– С крысиным пометом, с дохлыми паучками! Неужто не соблазнитесь?
Солдаты ухмылялись, но воды отведать никто не пожелал.
– Ну ладно, хватит на сегодня. Ворот работает, ведро налито – мы свое дело сделали. Запрем дверь и займемся чем-нибудь другим.
Гарта проснулся ночью от боли – она терзала ему живот, словно рассвирепевшая крыса. Он скатился с койки, и его стоны разбудили трех других офицеров, деливших с ним комнату.
– Что с тобой, Гарта? – воскликнул один, перевернув извивающееся тело на спину. Гарта поджал колени, его лицо побагровело. Слабеющей рукой он сгреб соседа за рубаху.
– Вода… вода! – прохрипел он.
– Он хочет воды! – крикнул офицер двум другим.
Гарта потряс головой, и тело его выгнулось дугой.
– Великие боги! Да он умер, – сказал офицер, когда Гарта упал ему на руки.
Глава 19
Рек, Сербитар, Вирэ и Винтар сидели у костерка за час до рассвета.

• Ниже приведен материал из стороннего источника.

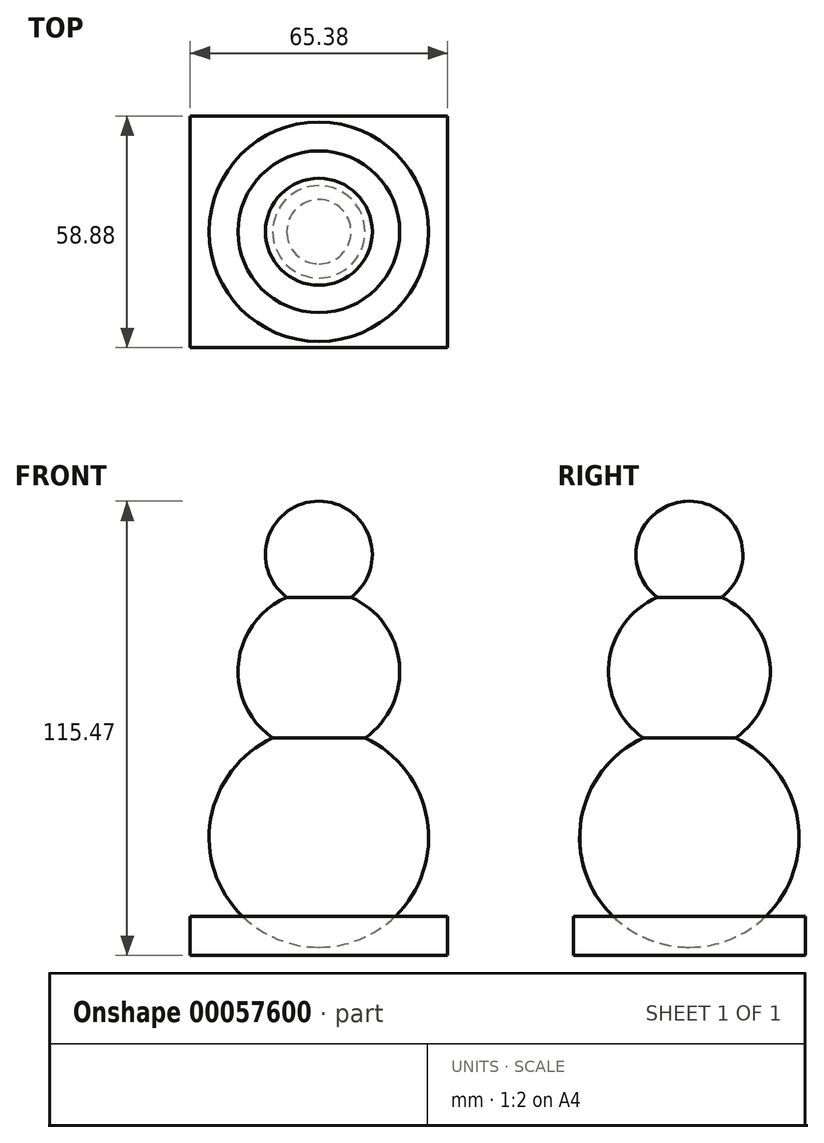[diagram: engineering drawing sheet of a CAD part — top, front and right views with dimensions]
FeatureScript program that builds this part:
annotation { "Feature Type Name" : "Feature", "Feature Type Description" : "" }
export const myFeature = defineFeature(function(context is Context, id is Id, definition is map)
    precondition{}
    {
        {
            var Q0;
            Q0=qCreatedBy(makeId("Right.planeOp"),FACE);
            var sketch = newSketch(context, id + "F0", { "sketchPlane" : qUnion([Q0])});
            skArc(sketch, "E0", {"start": v(0, -27.88) * mm, "mid": v(-27.88, 0) * mm, "end": v(0, 27.88) * mm});
            skLineSegment(sketch, "E1", {"start": v(0, 64.63) * mm, "end": v(0, 36.37) * mm});
            skLineSegment(sketch, "E2", {"start": v(0, 27.88) * mm, "end": v(0, -27.88) * mm});
            skArc(sketch, "E3", {"start": v(0, 21.62) * mm, "mid": v(-20.54, 42.17) * mm, "end": v(0, 62.71) * mm});
            skLineSegment(sketch, "E4", {"start": v(0, 62.71) * mm, "end": v(0, 21.62) * mm});
            skLineSegment(sketch, "E5", {"start": v(0, 85.47) * mm, "end": v(0, 58.3) * mm});
            skArc(sketch, "E6", {"start": v(0, 85.47) * mm, "mid": v(-13.58, 71.88) * mm, "end": v(0, 58.3) * mm});
            skSolve(sketch);
        }
        {
            var Q0;
            Q0=qCreatedBy(makeId("Right.planeOp"),FACE);
            var sketch = newSketch(context, id + "F1", { "sketchPlane" : qUnion([Q0])});
            skLineSegment(sketch, "E7", {"start": v(0, 0) * mm, "end": v(0, 53.14) * mm});
            skSolve(sketch);
        }
        {
            var Q0;
            Q0 = qSketchRegion(id + "F0", true);
            var Q1;
            Q1=sQuery(id+"F1.wireOp",EDGE,"E7");
            revolve(context, id + "F2", {"entities" : qUnion([Q0]), "axis" : qUnion([Q1]), "revolveType" : RevolveType.FULL});
        }
        {
            var Q0;
            Q0=qCreatedBy(makeId("Top.planeOp"),FACE);
            var sketch = newSketch(context, id + "F3", { "sketchPlane" : qUnion([Q0])});
            skLineSegment(sketch, "E8.rect.bottom", {"start": v(-32.7, 29.44) * mm, "end": v(32.7, 29.44) * mm});
            skLineSegment(sketch, "E8.rect.top", {"start": v(-32.7, -29.44) * mm, "end": v(32.7, -29.44) * mm});
            skLineSegment(sketch, "E8.rect.left", {"start": v(-32.7, 29.44) * mm, "end": v(-32.7, -29.44) * mm});
            skLineSegment(sketch, "E8.rect.right", {"start": v(32.7, 29.44) * mm, "end": v(32.7, -29.44) * mm});
            skPoint(sketch, "E8.rect.middle", {"position": v(0, 0) * mm});
            skSolve(sketch);
        }
        {
            var Q0;
            Q0 = qSketchRegion(id + "F3", true);
            extrude(context, id + "F4", {"entities" : qUnion([Q0]), "depth" : 10 * mm});
        }
        {
            var Q0;
            Q0=makeQuery(id+"F4.opExtrude","SWEPT_BODY",BODY,{"disambiguationData":[OSD([sQuery(id+"F3.wireOp",EDGE,"E8.rect.bottom"),sQuery(id+"F3.wireOp",EDGE,"E8.rect.top"),sQuery(id+"F3.wireOp",EDGE,"E8.rect.left"),sQuery(id+"F3.wireOp",EDGE,"E8.rect.right")])]});
            transform(context, id + "F5", {"entities" : qUnion([Q0]), "transformType" : TransformType.TRANSLATION_3D, "dx" : 0 * mm, "dy" : 0 * mm, "dz" : -30 * mm, "makeCopy" : false});
        }
    });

Вчера они остановились на ночлег поздно вечером, в укромной лощине на южной стороне лесистого холма.
– Время не терпит, – сказал Винтар. – Лошади выбились из сил, а до крепости еще не меньше пяти часов езды. Быть может, мы успеем до того, как из колодца достанут воду, а может быть, и нет. Возможно, мы уже опоздали. Но есть еще один выход.
– Какой? – спросил Рек.
– Решать будешь ты, Рек, – и никто иной.
– Говори толком, отец настоятель. Я слишком устал, чтобы думать.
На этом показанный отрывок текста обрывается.